Thursday, March 12, 2009
Delia Reads the Riot Act
In the early 1990's, I met author/radio host Ellen Kushner who had a radio show on WGBH-FM entitled "Caravan". She invited me on to share some recordings of Saudi women's traditional folk music. Ellen is loads of fun, so doing the show was a great adventure. At some point I mentioned that I had a novel in process. She volunteered to read it, and later said her partner, author and editor Delia Sherman, would be happy to read it. One late summer day in 1995, Delia and I sat down to a sushi lunch and she basically tore my manuscript apart. My reaction was despair. It was so disheartening. I was doing my MBA at night while working as a commercial banker by day, and she was telling me I had a lot of work to do. Yet I knew she was right. Fortunately I taped the whole thing, listened to it a couple of times, took notes, then started on the long road she told me to travel. I started to read a lot more. I took a fiction class at the Boston Center for Adult Ed.

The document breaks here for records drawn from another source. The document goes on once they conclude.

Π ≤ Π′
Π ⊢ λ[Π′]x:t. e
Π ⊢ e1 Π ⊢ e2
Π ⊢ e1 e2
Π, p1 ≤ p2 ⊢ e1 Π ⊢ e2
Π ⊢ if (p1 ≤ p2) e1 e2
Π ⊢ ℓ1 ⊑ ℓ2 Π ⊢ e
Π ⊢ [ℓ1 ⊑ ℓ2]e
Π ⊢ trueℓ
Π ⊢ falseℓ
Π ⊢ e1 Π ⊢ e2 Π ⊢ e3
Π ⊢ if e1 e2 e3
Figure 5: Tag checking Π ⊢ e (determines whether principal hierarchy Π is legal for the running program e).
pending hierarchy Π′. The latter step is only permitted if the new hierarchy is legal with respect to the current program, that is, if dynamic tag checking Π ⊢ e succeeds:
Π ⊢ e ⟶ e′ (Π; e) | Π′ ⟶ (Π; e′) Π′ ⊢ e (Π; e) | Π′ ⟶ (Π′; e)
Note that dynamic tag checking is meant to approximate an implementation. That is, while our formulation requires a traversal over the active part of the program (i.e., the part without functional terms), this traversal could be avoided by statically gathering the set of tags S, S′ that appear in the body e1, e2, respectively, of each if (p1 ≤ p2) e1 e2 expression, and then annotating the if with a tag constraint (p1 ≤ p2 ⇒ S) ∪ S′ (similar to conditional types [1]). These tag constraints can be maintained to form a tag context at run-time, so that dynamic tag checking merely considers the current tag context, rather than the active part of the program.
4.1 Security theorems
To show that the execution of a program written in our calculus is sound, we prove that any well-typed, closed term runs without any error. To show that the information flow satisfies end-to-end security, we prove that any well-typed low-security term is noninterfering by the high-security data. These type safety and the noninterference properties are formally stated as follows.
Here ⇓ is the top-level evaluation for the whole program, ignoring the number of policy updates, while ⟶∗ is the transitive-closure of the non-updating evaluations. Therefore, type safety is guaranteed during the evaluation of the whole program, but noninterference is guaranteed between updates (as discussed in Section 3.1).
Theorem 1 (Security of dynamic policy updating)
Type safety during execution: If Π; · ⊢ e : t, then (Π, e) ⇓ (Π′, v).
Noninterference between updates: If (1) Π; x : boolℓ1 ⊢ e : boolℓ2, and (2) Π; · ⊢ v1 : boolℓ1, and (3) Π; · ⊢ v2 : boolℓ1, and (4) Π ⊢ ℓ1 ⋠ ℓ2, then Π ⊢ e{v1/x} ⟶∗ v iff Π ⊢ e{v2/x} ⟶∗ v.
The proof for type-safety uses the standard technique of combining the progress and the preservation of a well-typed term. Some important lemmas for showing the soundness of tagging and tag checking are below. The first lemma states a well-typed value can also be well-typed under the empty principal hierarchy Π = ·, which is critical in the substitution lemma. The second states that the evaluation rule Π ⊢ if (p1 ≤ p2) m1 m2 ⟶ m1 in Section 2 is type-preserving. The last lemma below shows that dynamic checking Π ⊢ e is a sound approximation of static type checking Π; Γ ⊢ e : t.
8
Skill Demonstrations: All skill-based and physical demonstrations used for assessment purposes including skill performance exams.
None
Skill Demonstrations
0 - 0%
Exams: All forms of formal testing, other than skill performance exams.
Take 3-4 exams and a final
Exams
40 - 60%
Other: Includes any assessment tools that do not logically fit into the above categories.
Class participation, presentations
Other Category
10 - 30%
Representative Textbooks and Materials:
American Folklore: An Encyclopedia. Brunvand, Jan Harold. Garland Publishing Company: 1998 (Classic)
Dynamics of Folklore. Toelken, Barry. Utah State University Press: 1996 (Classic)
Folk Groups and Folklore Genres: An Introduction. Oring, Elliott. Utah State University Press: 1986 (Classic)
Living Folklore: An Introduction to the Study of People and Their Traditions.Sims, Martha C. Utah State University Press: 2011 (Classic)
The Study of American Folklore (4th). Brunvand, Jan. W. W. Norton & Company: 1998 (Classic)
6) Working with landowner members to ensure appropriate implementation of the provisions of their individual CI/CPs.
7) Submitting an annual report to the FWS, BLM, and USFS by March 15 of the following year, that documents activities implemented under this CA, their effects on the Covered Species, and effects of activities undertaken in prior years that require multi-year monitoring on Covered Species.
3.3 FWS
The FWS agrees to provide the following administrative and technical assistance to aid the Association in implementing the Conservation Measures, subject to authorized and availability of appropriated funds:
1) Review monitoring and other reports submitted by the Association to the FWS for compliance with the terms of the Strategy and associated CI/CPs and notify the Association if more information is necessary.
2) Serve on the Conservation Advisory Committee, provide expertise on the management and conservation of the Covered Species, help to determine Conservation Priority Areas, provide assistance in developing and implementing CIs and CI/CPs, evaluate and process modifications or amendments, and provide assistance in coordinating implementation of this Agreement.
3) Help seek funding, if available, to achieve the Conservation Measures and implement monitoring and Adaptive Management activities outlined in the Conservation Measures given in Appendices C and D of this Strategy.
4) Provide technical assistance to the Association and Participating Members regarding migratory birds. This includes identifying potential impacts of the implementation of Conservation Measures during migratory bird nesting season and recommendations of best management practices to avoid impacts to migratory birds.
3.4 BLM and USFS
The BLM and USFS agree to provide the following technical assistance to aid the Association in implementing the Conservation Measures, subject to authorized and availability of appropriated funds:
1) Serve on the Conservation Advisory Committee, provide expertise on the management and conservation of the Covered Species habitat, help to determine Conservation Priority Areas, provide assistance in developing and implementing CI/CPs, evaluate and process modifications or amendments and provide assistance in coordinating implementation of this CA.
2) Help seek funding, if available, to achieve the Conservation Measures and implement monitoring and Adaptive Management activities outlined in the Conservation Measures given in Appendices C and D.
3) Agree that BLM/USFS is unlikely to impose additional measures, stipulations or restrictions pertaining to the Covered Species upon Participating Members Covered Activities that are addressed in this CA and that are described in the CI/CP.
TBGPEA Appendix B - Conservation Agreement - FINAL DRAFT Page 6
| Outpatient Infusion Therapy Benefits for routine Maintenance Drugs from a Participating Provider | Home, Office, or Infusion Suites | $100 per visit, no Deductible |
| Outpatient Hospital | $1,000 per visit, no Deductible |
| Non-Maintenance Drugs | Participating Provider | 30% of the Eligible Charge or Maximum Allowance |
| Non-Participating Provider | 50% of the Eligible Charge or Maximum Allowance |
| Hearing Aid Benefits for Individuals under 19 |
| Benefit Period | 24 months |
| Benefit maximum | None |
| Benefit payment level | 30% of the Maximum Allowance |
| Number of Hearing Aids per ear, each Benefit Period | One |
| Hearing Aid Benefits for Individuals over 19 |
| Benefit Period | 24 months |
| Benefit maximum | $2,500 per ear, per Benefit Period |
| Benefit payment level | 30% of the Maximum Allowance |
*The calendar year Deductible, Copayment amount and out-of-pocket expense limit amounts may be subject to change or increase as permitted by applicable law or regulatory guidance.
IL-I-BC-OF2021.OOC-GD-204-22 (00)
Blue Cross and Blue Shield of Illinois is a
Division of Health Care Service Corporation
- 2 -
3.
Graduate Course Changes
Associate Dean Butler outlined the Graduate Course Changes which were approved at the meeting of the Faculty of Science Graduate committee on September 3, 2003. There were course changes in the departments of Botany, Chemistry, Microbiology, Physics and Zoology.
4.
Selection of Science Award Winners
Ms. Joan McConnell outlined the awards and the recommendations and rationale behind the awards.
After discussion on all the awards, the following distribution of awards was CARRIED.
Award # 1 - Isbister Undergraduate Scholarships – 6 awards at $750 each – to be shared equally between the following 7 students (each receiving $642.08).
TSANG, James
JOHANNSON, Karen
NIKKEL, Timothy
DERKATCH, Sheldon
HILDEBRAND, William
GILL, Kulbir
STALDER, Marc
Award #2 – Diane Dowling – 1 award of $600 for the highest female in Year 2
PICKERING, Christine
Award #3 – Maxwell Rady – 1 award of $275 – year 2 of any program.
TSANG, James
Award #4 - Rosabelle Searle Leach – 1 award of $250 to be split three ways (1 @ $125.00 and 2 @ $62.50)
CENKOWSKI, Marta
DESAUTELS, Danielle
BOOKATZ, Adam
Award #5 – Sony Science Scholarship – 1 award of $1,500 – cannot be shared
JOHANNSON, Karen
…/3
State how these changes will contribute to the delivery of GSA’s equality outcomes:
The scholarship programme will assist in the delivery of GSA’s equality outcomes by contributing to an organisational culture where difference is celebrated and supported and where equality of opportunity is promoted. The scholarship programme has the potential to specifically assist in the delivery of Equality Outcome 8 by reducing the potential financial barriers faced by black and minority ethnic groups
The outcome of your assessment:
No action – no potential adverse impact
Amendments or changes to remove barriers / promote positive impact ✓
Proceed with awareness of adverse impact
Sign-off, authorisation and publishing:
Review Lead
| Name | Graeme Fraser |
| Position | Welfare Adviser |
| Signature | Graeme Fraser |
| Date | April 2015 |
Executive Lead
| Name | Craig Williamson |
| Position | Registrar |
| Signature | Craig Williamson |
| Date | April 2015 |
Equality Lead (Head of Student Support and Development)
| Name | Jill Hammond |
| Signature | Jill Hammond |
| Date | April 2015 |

And gradually, a whole new draft of the book took shape. She wisely predicted that every word of the draft would be touched and reworked. That version was 66,000 words long. Now it's more than twice that long. Only two or three scenes have survived the process. Many original characters are gone, replaced by much more interesting ones. Last weekend I listened to the tape again, to make sure I'd done what she said. The very next day, Delia e-mailed me wondering what I was up to! She has a new young adult book coming out in June, THE MAGIC MIRROR OF THE MERMAID QUEEN. You can read about it on her LiveJournal Blog. I've always felt apologetic about her having done me the favor of reading that very creaky, problematic first draft. But she says she loves to read those, to help direct people on their way. She was one of my really important guides, a true Fairy Godmother. Visit her blog and you'll see what I mean. Thank you, Delia, for reading me the riot act!